资讯洞见
This case has attracted much public attention. The facts of the case are briefly as follows.
After obtaining arbitral awards in France and Switzerland, an American company sought to enforce the awards against the Democratic Republic of Congo ("Congo") in Hong Kong. The majority of the Court of Final Appeal (CFA) made its provisional judgment on 8 June 2011, ruling that state immunity in Hong Kong is absolute, rather than restrictive and that, accordingly, the two arbitration awards against Congo could not be enforced in Hong Kong. The CFA's judgment was provisional because it involved interpretation of certain provisions of the Basic Law. The CFA is required by the Basic Law to refer questions of interpretation relating to foreign affairs and the relationship between the Central Authorities and Hong Kong to the Standing Committee of the National Peoples Congress (SCNPC). The referral to the SCNPC sparked controversy about how such may impact on Hong Kong's judicial independence. The questions referred to the SCNPC included the following:-
1. Whether on a true interpretation of Article 13(1) of the Basic Law, the Central People's Government (CPG) has the power to determine the rule or policy of the People's Republic of China (PRC) on state immunity;
2. If so, whether on the true interpretation of Articles 13(1) and 19 of the Basic Law, the HKSAR, including its courts, is bound to apply or give effect to the rule or policy on state immunity determined by the CPG or is at liberty to depart from such and adopt a different rule.
On 26 August 2011, the SCNPC issued its interpretation as follows:-
1. The CPG does have the power to determine the rules or policies of the PRC on state immunity.
2. The conduct of foreign affairs relating to the HKSAR falls within the power of the CPG and the CPG has the power to determine the rules or policies on state immunity to be applied in the HKSAR.
3. When questions of immunity from jurisdiction and immunity from execution of foreign states and their properties arise in the adjudication of cases, the HKSAR courts must apply and give effect to the rules or policies on state immunity determined by the CPG as being applicable to the HKSAR and must not adopt a rule inconsistent with such.
4. The laws in force in the HKSAR prior to its handover to the PRC in 1997, shall only be maintained if there is no contravention of the Basic Law and shall be applied subject to such modification as necessary to bring them into conformity with the HKSAR's status after the handover. Accordingly the laws previously in force in Hong Kong relating to state immunity may continue to be applied after 1 July 1997 only if they are consistent with the CPG's rules or policies on such.

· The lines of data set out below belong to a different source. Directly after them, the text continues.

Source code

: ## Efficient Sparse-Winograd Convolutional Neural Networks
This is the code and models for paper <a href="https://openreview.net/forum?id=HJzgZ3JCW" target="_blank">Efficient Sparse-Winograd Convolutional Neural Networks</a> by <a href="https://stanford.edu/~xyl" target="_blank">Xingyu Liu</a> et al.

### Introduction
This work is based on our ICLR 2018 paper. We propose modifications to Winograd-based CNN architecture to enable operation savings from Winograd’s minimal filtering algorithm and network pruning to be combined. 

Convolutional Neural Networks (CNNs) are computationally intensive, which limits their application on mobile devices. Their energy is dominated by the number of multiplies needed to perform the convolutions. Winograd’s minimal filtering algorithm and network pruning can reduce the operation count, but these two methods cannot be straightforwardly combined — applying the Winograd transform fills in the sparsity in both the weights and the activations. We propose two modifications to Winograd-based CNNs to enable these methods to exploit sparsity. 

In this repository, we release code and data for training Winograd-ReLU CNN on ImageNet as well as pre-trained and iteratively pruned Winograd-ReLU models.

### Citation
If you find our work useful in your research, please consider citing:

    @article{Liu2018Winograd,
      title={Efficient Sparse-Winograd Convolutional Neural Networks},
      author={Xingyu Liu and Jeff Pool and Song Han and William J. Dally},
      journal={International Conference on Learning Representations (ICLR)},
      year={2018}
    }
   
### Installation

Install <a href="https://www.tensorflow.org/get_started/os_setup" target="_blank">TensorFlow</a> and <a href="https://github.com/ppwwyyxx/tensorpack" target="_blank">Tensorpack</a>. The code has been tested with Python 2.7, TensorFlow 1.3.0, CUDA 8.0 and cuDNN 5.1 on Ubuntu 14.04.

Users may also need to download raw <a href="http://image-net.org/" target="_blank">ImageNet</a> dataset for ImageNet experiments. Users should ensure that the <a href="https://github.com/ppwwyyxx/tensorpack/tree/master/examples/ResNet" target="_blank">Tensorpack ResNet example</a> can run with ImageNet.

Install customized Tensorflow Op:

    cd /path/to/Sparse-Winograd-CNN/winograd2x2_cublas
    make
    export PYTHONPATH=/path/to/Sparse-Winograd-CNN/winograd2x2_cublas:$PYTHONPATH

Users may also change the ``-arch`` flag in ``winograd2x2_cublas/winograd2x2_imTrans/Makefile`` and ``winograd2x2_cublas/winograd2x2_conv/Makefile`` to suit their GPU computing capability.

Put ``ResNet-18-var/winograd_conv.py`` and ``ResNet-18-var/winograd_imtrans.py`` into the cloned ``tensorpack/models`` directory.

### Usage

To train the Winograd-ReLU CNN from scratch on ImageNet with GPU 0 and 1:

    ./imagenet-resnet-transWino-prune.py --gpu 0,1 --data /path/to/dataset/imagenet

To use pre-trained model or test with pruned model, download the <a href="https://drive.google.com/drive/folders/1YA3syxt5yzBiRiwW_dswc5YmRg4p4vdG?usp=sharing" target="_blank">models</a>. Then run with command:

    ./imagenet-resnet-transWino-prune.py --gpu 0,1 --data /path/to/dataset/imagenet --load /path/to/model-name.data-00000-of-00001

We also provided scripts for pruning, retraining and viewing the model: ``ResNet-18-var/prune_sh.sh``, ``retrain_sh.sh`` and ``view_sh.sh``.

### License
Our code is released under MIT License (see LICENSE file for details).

Following the SCNPC's interpretation, the CFA declared its provisional judgment final on 8 September 2011, ruling that the HKSAR could not as a matter of legal and constitutional principle, adhere to a doctrine of state immunity which differs from that adopted by the CPG and that the doctrine of state immunity applicable in Hong Kong is accordingly a doctrine of absolute immunity. Further, immunity had not been waived by Congo.
The practical implication of this case is that if a party deals with a state in a commercial contract, apart from prescribing arbitration in the agreement, the state party must expressly waive immunity before the arbitral award is enforceable against the state. Arbitration is still preferable to litigation, due to the ease of enforcing arbitral awards in countries which are member states of the New York Convention on the Recognition and Enforcement of Foreign Arbitral Awards (1958).